======== Data supplied ========

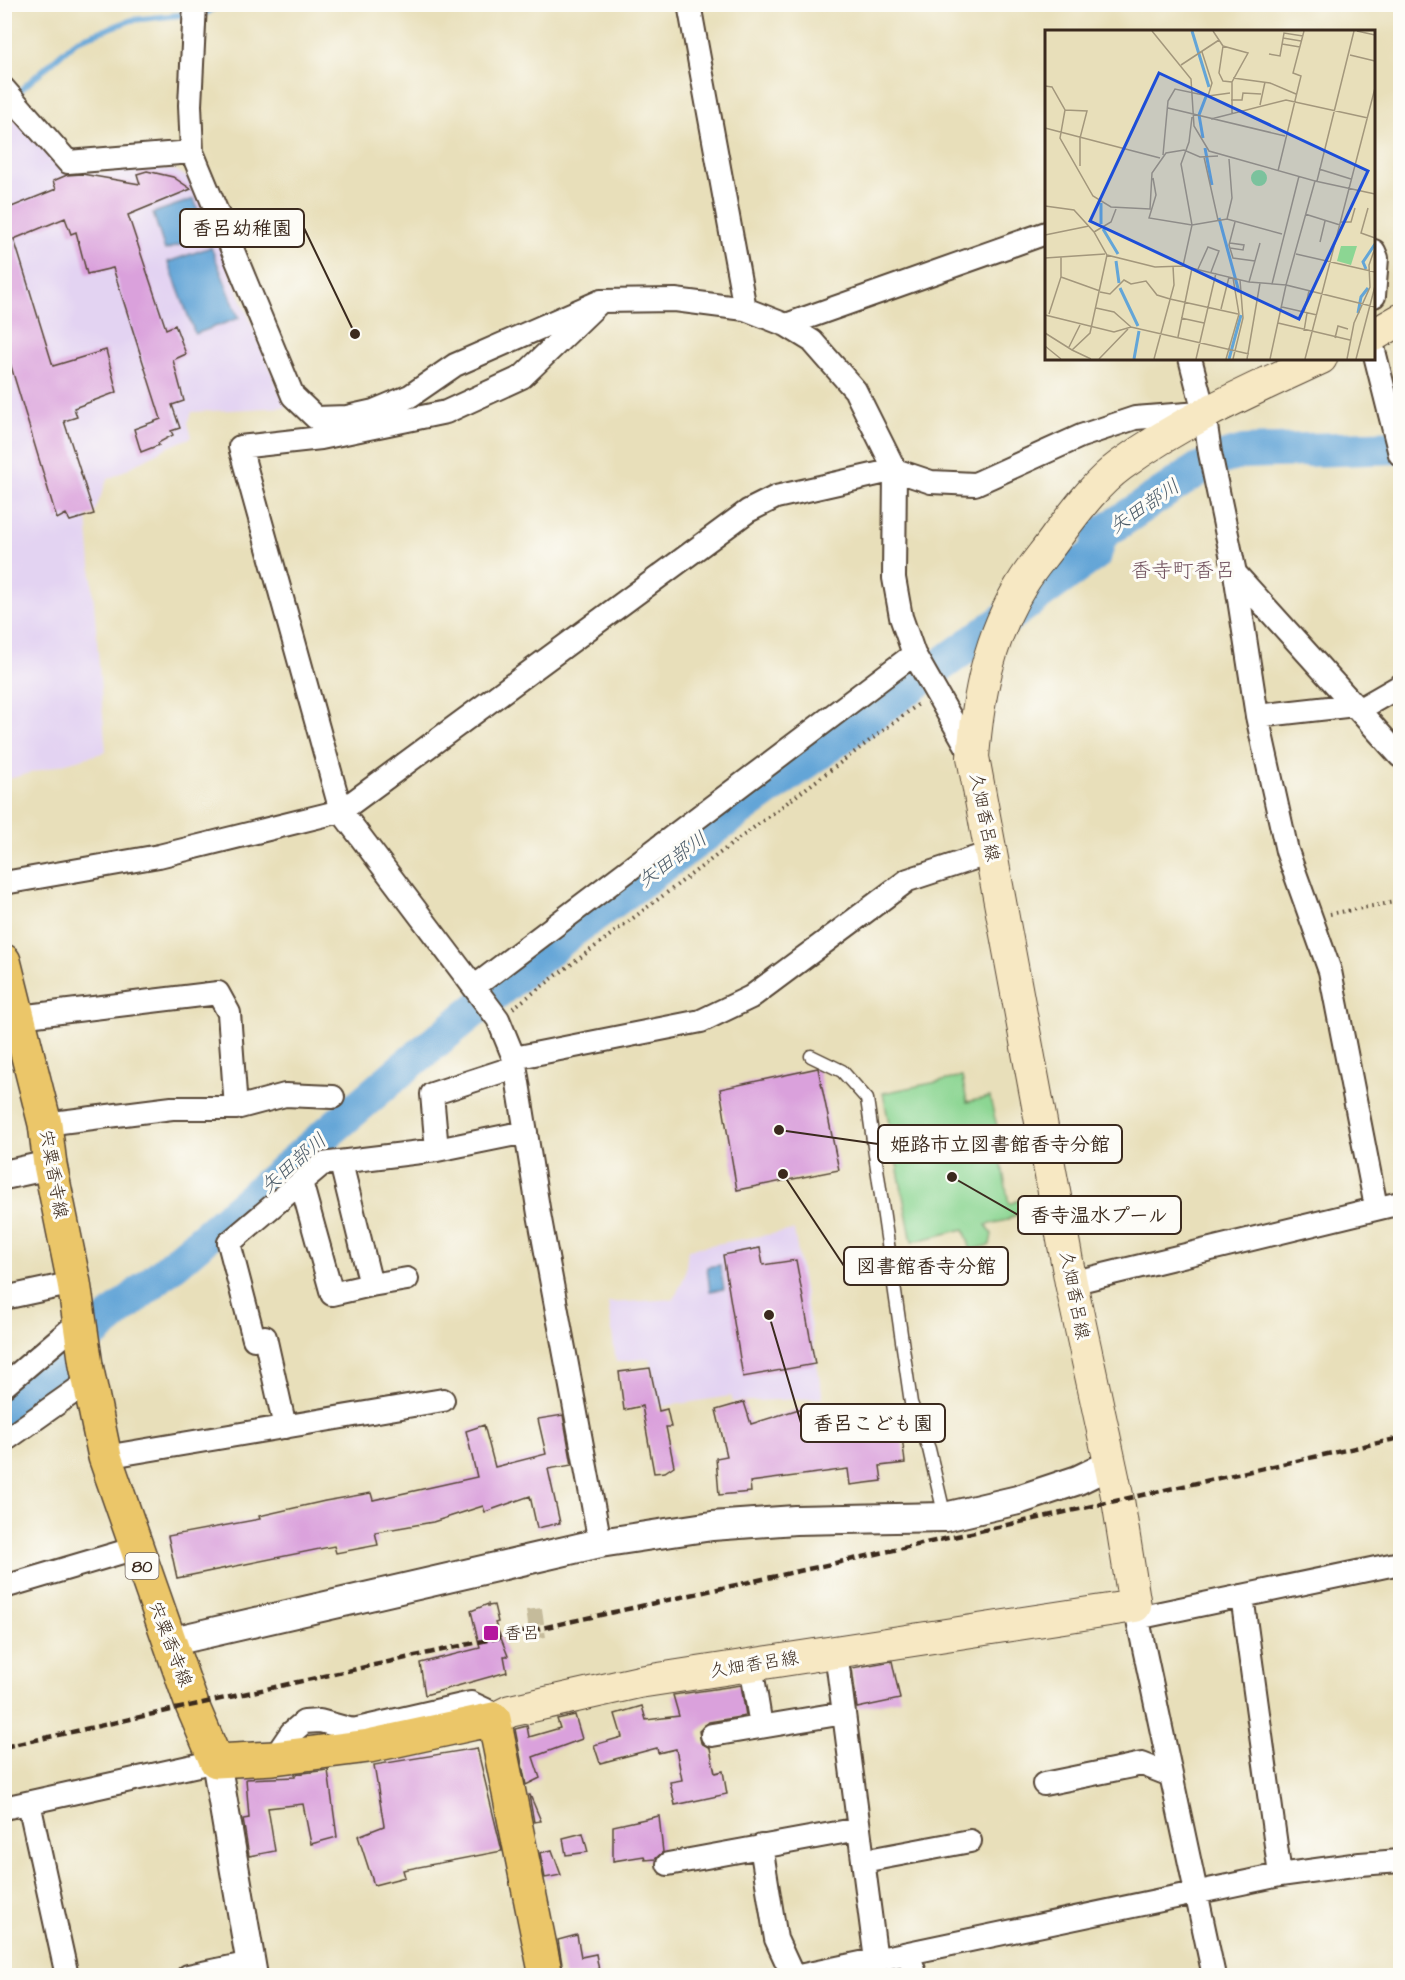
<svg xmlns="http://www.w3.org/2000/svg" width="1405" height="1980" font-family="'Architects Daughter','Klee One',sans-serif">
<style>
.built{fill:#e3d3f2}
.green{fill:#8cd693;stroke:#648058;stroke-width:1.5}
.water{fill:#63a5d7;stroke:#4f687a;stroke-width:1.5}
.lines{fill:none;stroke-linecap:round;stroke-linejoin:round}
.stream{stroke:#63a5d7;stroke-width:6}
.river{stroke:#63a5d7;stroke-width:34}
.building{fill:#daa1dc}
.pedestrian-tunnel{stroke:#c5bb9b;stroke-width:16;stroke-dasharray:16 8;stroke-linecap:butt}
.service-casing{stroke:#554535;stroke-width:15}
.minor-casing{stroke:#554535;stroke-width:26}
.tertiary-casing{stroke:#554535;stroke-width:32}
.secondary-casing{stroke:#554535;stroke-width:34}
.primary-casing{stroke:#554535;stroke-width:36}
.path{stroke:#554535;stroke-width:4;stroke-dasharray:1.5 4.5;stroke-linecap:butt}
.service{stroke:#fff;stroke-width:12}
.minor{stroke:#fff;stroke-width:22}
.tertiary{stroke:#fff;stroke-width:28}
.secondary{stroke:#f7e8c3;stroke-width:32}
.primary{stroke:#ebc669;stroke-width:33}
.rail{stroke:#3b2a1e;stroke-width:4.5;stroke-dasharray:9 4.5;stroke-linecap:butt}
.poi-dot{fill:#b5179e;stroke:#fdfcf7;stroke-width:2}
.labels{text-anchor:middle;stroke-width:6;stroke-linejoin:round;paint-order:stroke}
.shield{fill:#fdfcf7;stroke:#75695f;stroke-width:1.5}
.shield-label{font-size:16px;font-weight:bold;fill:#3b2a1e}
.street-label{font-size:18px;fill:#3b2a1e;stroke:#fdfcf7}
.poi-label{font-size:18px;fill:#3b2a1e;stroke:#fdfcf7;text-anchor:start}
.water-label{font-size:20px;font-style:italic;fill:#4b5b68;stroke:#fdfcf7}
.quarter-label{font-size:21px;fill:#735460;stroke:#fdfcf7}
.inset-river{fill:none;stroke:#63a5d7;stroke-width:3}
.inset-road{fill:none;stroke:#a3977c;stroke-width:1.5}
.view{fill:#1d4ed8;fill-opacity:0.15;stroke:#1d4ed8;stroke-width:3}
.inset-edge{fill:none;stroke:#3b2a1e;stroke-width:3}
.leader{fill:none;stroke:#3b2a1e;stroke-width:2}
.callout-dot{fill:#3b2a1e;stroke:#fdfcf7;stroke-width:2}
.callout{fill:#fdfcf7;stroke:#3b2a1e;stroke-width:2}
.callout-label{font-size:20px;text-anchor:middle;font-weight:bold;fill:#3b2a1e}
</style>
<rect width="100%" height="100%" fill="#fdfcf7"/>
<filter id="ink" filterUnits="userSpaceOnUse"><feTurbulence type="fractalNoise" baseFrequency=".0167" numOctaves="2"/><feDisplacementMap in="SourceGraphic" scale="12" xChannelSelector="R" yChannelSelector="G"/><feConvolveMatrix kernelMatrix="1 2 1 2 8 2 1 2 1" color-interpolation-filters="sRGB"/></filter>
<filter id="wash" filterUnits="userSpaceOnUse"><feTurbulence type="fractalNoise" baseFrequency=".008" numOctaves="4" result="noise"/><feDisplacementMap in="SourceGraphic" scale="24" xChannelSelector="R" yChannelSelector="G"/><feGaussianBlur stdDeviation="1.35" result="paint"/><feColorMatrix in="noise" values="0 0 0 0 0 0 0 0 0 0 0 0 0 0 0 0 0 1.4 0 .05"/><feComposite in="paint" operator="in"/></filter>
<g filter="url(#wash)">
<rect width="100%" height="100%" fill="#e8dfba"/>
<path class="built" d="M 9,112 L 61,168 L 104,173 L 149,167 L 175,170 L 193,181 L 286,407 L 192,412 L 188,423 L 192,437 L 164,449 L 107,480 L 94,514 L 87,516 L 106,752 L 5,780 L 4,116 Z
M 794,1230 L 823,1398 L 732,1402 L 731,1396 L 659,1407 L 650,1358 L 616,1362 L 608,1303 L 674,1299 L 685,1275 L 688,1249 Z"/>
<path class="green" d="M 962,1077 L 967,1102 L 990,1097 C 993,1116 1000,1132 1003,1150 L 1000,1155 L 1009,1204 L 1019,1200 L 1021,1212 L 1007,1220 L 986,1225 L 992,1234 L 990,1245 L 971,1250 L 964,1229 L 912,1242 L 883,1093 Z"/>
<path class="water" d="M 194,199 L 207,236 L 165,250 L 153,213 Z
M 211,247 L 239,318 L 195,334 L 168,262 Z
M 720,1265 L 724,1289 L 710,1291 L 707,1267 Z"/>
<g class="lines">
<path class="stream" d="M 16,94 L 77,40 L 132,20 L 208,12 L 219,4"/>
<path class="river" d="M 4,1409 L 401,1070 L 571,932 L 1095,554 L 1101,534 L 1199,469 L 1222,458 L 1243,452 L 1400,447"/>
</g>
<g id="blocks">
<path class="building" d="M 147,171 L 173,177 L 191,189 L 128,215 L 166,329 L 175,325 L 186,354 L 173,360 L 184,401 L 172,405 L 180,428 L 171,431 L 173,435 L 158,443 L 159,445 L 141,452 L 134,429 L 161,419 L 113,268 L 87,274 L 76,232 L 71,234 L 65,218 L 14,239 L 53,366 L 106,350 L 117,392 L 74,408 L 77,417 L 64,421 L 94,514 L 70,521 L 66,514 L 57,519 L 4,343 L 4,210 L 56,189 L 53,181 L 67,175 L 82,174 L 140,184 L 137,174 Z
M 818,1068 L 839,1170 L 737,1190 L 720,1089 Z
M 760,1248 L 763,1265 L 796,1260 L 815,1364 L 743,1377 L 723,1255 Z
M 650,1368 L 659,1411 L 667,1409 L 671,1427 L 666,1427 L 674,1466 L 665,1472 L 654,1473 L 642,1406 L 624,1410 L 619,1372 Z
M 744,1402 L 751,1424 L 799,1409 L 840,1412 L 840,1407 L 875,1405 L 878,1428 L 901,1426 L 905,1463 L 880,1466 L 882,1481 L 850,1485 L 848,1469 L 750,1482 L 751,1492 L 719,1495 L 716,1458 L 727,1456 L 716,1410 Z
M 563,1415 L 572,1465 L 548,1469 L 560,1523 L 537,1528 L 530,1496 L 485,1512 L 483,1506 L 433,1522 L 375,1532 L 378,1545 L 336,1553 L 334,1546 L 177,1578 L 168,1536 L 260,1519 L 259,1516 L 325,1501 L 371,1493 L 373,1500 L 477,1477 L 466,1431 L 484,1425 L 495,1467 L 546,1454 L 538,1419 Z
M 488,1604 L 488,1606 L 494,1605 L 498,1622 L 495,1623 L 508,1656 L 504,1656 L 507,1672 L 425,1695 L 420,1663 L 480,1648 L 471,1611 Z
M 892,1661 L 900,1699 L 857,1708 L 852,1668 Z
M 741,1685 L 746,1716 L 709,1722 L 699,1731 L 701,1743 L 710,1748 L 715,1773 L 723,1771 L 727,1794 L 675,1805 L 670,1782 L 682,1780 L 676,1749 L 658,1753 L 657,1748 L 600,1763 L 594,1745 L 622,1737 L 615,1714 L 642,1706 L 646,1720 L 679,1716 L 673,1695 Z
M 575,1715 L 582,1739 L 533,1757 L 540,1778 L 526,1785 L 515,1729 L 527,1726 L 529,1737 L 560,1728 L 557,1719 Z
M 477,1748 L 502,1851 L 403,1870 L 405,1877 L 374,1885 L 358,1836 L 384,1826 L 374,1765 Z
M 328,1770 L 337,1837 L 311,1844 L 303,1804 L 268,1808 L 275,1851 L 249,1856 L 243,1819 L 249,1818 L 246,1779 L 295,1777 L 295,1774 Z
M 529,1795 L 530,1795 L 541,1821 L 534,1822 Z
M 659,1816 L 663,1852 L 655,1859 L 645,1860 L 644,1856 L 613,1861 L 613,1826 Z
M 583,1833 L 588,1852 L 566,1855 L 563,1838 Z
M 552,1850 L 561,1875 L 545,1878 L 540,1853 Z
M 577,1935 L 581,1957 L 596,1954 L 600,1976 L 564,1976 L 558,1940 Z"/>
</g>
</g>
<g filter="url(#ink)">
<use href="#blocks" fill-opacity="0" stroke="#554535" stroke-width="1.5"/>
<g class="lines">
<path class="pedestrian-tunnel" d="M 534,1609 L 538,1638"/>
<defs>
<path id="service" d="M 811,1056 L 842,1071 L 867,1099 L 911,1403 L 929,1449 L 945,1517"/>
<path id="minor" d="M 195,4 L 190,105 L 192,152 L 293,396 L 316,418 L 347,417 L 374,411 L 410,396 L 455,365 L 601,301 L 675,300 L 745,309 L 786,325 L 812,341 L 855,390 L 895,470 L 894,578 L 901,617 L 914,654 L 973,757
M 689,4 L 745,309
M 4,89 L 68,162 L 192,152
M 1374,251 L 1377,258 L 1374,296
M 786,325 L 1046,233
M 1374,351 L 1400,454
M 1190,358 L 1204,412 L 1210,453 L 1235,573 L 1257,716 L 1287,851 L 1330,971 L 1376,1207
M 1235,573 L 1400,756
M 1360,709 L 1400,686
M 1257,716 L 1355,705
M 4,883 L 159,856 L 341,811 L 748,511 L 776,497 L 895,470 L 931,482 L 975,484 L 1081,436 L 1135,418 L 1200,413
M 474,987 L 914,654
M 19,1017 L 218,993 L 229,1013 L 236,1108 L 172,1108 L 45,1124
M 514,1058 L 701,1021 L 751,997 L 908,880 L 993,852
M 236,1108 L 285,1095 L 333,1097
M 437,1150 L 432,1094 L 515,1067
M 301,1182 L 332,1294 L 371,1285 L 341,1163
M 1071,1283 L 1400,1203
M 371,1285 L 407,1279
M 4,1298 L 74,1283
M 4,1386 L 80,1321
M 285,1427 L 265,1337 L 254,1339 L 229,1243 L 322,1164 L 437,1150 L 526,1132
M 4,1441 L 89,1381
M 105,1457 L 443,1400
M 600,1543 L 539,1214 L 514,1058 L 498,1019 L 341,811 L 240,447 L 321,438 L 446,412 L 522,377 L 601,301
M 4,1587 L 136,1548
M 1242,1596 L 1280,1875
M 1135,1606 L 1214,1976
M 1137,1618 L 1400,1563
M 836,1652 L 876,1960
M 751,1665 L 761,1726
M 712,1735 L 844,1713
M 274,1758 L 291,1733 L 304,1722 L 320,1721 L 353,1730 L 471,1703 L 486,1710 L 494,1719
M 1044,1784 L 1142,1764 L 1170,1775
M 29,1803 L 67,1976
M 4,1808 L 216,1761
M 761,1846 L 776,1939 L 793,1976
M 863,1861 L 970,1841
M 668,1864 L 859,1829
M 908,1953 L 916,1976
M 188,1976 L 251,1963
M 799,1976 L 1280,1875 L 1360,1864 L 1400,1861"/>
<path id="tertiary" d="M 4,1175 L 50,1165
M 169,1642 L 600,1543 L 712,1526 L 795,1520 L 945,1517 L 1018,1500 L 1078,1480 L 1109,1465
M 216,1761 L 253,1976"/>
<path id="secondary" d="M 1374,335 L 1400,320
M 494,1719 L 510,1711 L 639,1682 L 1135,1606 L 1118,1500 L 1071,1283 L 973,757 C 978,696 989,637 1022,584 C 1032,567 1046,552 1057,536 C 1076,511 1095,484 1121,465 C 1183,420 1252,390 1321,358"/>
<path id="primary" d="M 4,961 L 45,1124 L 50,1165 L 74,1283 L 86,1365 L 105,1457 L 192,1705 L 216,1761 L 274,1758 L 369,1746 L 494,1719 L 546,1976"/>
</defs>
<use href="#service" class="service-casing"/>
<use href="#minor" class="minor-casing"/>
<use href="#tertiary" class="tertiary-casing"/>
<use href="#secondary" class="secondary-casing"/>
<use href="#primary" class="primary-casing"/>
<path class="path" d="M 1330,914 L 1400,901
M 513,1008 L 920,703"/>
<use href="#service" class="service"/>
<use href="#minor" class="minor"/>
<use href="#tertiary" class="tertiary"/>
<use href="#secondary" class="secondary"/>
<use href="#primary" class="primary"/>
<path class="rail" d="M 4,1747 L 1400,1438"/>
</g>
</g>
<rect class="poi-dot" x="483" y="1625" width="16" height="16" rx="3"/>
<g class="labels">
<rect class="shield" x="125.5" y="1553" width="33" height="26" rx="4.5"/>
<g class="shield-label">
<text x="142" y="1572">80</text>
</g>
<g class="street-label">
<text transform="translate(985 817) rotate(79)" y="6">久畑香呂線</text>
<text transform="translate(54 1174) rotate(80)" y="6">宍粟香寺線</text>
<text transform="translate(1075 1295) rotate(79)" y="6">久畑香呂線</text>
<text transform="translate(171 1644) rotate(69)" y="6">宍粟香寺線</text>
<text transform="translate(754 1664) rotate(-9)" y="6">久畑香呂線</text>
</g>
<g class="poi-label">
<text x="504" y="1639">香呂</text>
</g>
<g class="water-label">
<text transform="translate(1144 506) rotate(-34)" y="7">矢田部川</text>
<text transform="translate(672 859) rotate(-36)" y="7">矢田部川</text>
<text transform="translate(293 1163) rotate(-41)" y="7">矢田部川</text>
</g>
<g class="quarter-label">
<text x="1183" y="577">香寺町香呂</text>
</g>
</g>
<g transform="translate(1045 30)">
<rect width="330" height="330" fill="#e8dfba"/>
<path d="M206 148a8 8 0 1 1 16 0a8 8 0 1 1-16 0ZM 296,216 L 312,216 L 306,235 L 292,231 Z" fill="#8cd693"/>
<path class="inset-river" d="M 147,1 L 164,57M 158,108 L 154,85 L 162,64M 160,118 L 167,155M 56,173 L 56,194M 174,188 L 194,262M 58,199 L 73,224M 71,231 L 74,253M 321,239 L 318,232 L 330,214M 75,258 L 93,296M 313,283 L 316,267 L 323,258M 89,329 L 94,301M 184,329 L 196,285"/>
<path class="inset-road" d="M 168,1 L 178,16 L 203,23 L 187,52 L 187,83M 312,1 L 330,5M 238,8 L 256,11M 237,14 L 255,17M 178,16 L 174,43 L 178,51 L 187,52M 157,22 L 167,53 L 163,66M 224,24 L 235,26 L 239,3 L 258,6M 305,25 L 330,31M 136,35 L 174,10M 188,48 L 225,53 L 251,64M 0,56 L 7,57 L 20,80 L 15,108 L 48,166 L 66,177 L 105,179 L 107,143 L 121,123 L 139,120 L 155,127 L 173,126M 186,70 L 197,70 L 198,63 L 216,64M 215,75 L 220,52M 123,78 L 240,106M 20,80 L 42,81 L 35,108 L 35,136M 166,89 L 241,70 L 323,88M 0,98 L 115,128M 118,125 L 123,71 L 130,59 L 163,66 L 185,63M 159,127 L 173,190M 274,139 L 306,149M 233,141 L 256,46 L 248,43 L 259,1M 108,148 L 111,165 L 104,188 L 147,195 L 182,189 L 237,204M 270,151 L 330,164M 272,151 L 309,1M 0,176 L 29,180 L 49,202 L 62,225 L 110,237 L 138,236 L 204,252 L 241,255 L 270,151 L 164,121 L 149,96 L 146,49 L 107,1M 323,178 L 316,203 L 330,208M 260,184 L 295,195M 182,189 L 187,168 L 184,129M 190,192 L 184,215 L 188,228 L 210,231M 296,192 L 306,192 L 310,178M 49,202 L 66,192 L 71,179M 0,205 L 44,196M 275,212 L 280,191M 185,213 L 199,215 L 198,220 L 185,218M 251,224 L 330,242M 0,228 L 60,224M 138,236 L 147,195 L 136,134 L 144,112 L 147,87M 153,239 L 163,217 L 174,221 L 166,242M 16,247 L 55,261M 204,252 L 215,213M 227,254 L 254,146M 55,262 L 65,264 L 79,250 L 86,254 L 101,251 L 112,265 L 125,269 L 193,284M 237,277 L 272,285M 51,278 L 69,282 L 86,297M 176,279 L 184,247M 259,282 L 264,261M 4,284 L 16,247 L 16,227M 0,285 L 69,302 L 86,297 L 204,324M 136,288 L 159,293M 233,293 L 305,310M 259,301 L 262,283M 0,303 L 27,320 L 45,303 L 62,225M 133,307 L 147,238M 290,308 L 293,296 L 303,299M 0,316 L 16,329M 24,317 L 35,295M 27,320 L 46,329M 54,329 L 83,299M 109,329 L 129,255 L 128,236M 151,329 L 171,243M 181,329 L 194,284 L 188,248M 188,329 L 198,288 L 195,250M 202,329 L 215,253M 225,329 L 241,255 L 330,277M 260,329 L 330,58M 302,329 L 309,293 L 325,257 L 324,235 L 330,218M 311,329 L 330,256"/>
<path class="view" d="M 114,43 L 323,141 L 254,289 L 45,191 Z"/>
<rect width="330" height="330" class="inset-edge"/>
</g>
<path class="leader" d="M355 334L304 228M779 1130L878 1144M952 1177L1018 1215M783 1174L844 1266M769 1315L801 1423"/>
<g class="callout-dot">
<circle cx="355" cy="334" r="6"/>
<circle cx="779" cy="1130" r="6"/>
<circle cx="952" cy="1177" r="6"/>
<circle cx="783" cy="1174" r="6"/>
<circle cx="769" cy="1315" r="6"/>
</g>
<g class="callout">
<rect x="180" y="209" width="124" height="38" rx="6"/>
<rect x="878" y="1125" width="244" height="38" rx="6"/>
<rect x="1018" y="1196" width="163" height="38" rx="6"/>
<rect x="844" y="1247" width="164" height="38" rx="6"/>
<rect x="801" y="1404" width="144" height="38" rx="6"/>
</g>
<g class="callout-label">
<text x="242" y="235">香呂幼稚園</text>
<text x="1000" y="1151">姫路市立図書館香寺分館</text>
<text x="1099" y="1222">香寺温水プール</text>
<text x="926" y="1273">図書館香寺分館</text>
<text x="873" y="1430">香呂こども園</text>
</g>
<rect width="1405" height="1980" fill="none" stroke="#fdfcf7" stroke-width="24"/>
</svg>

========

To do>
Answer with one number, namely how many lines in the records contain the string "linejoin".

Result>
2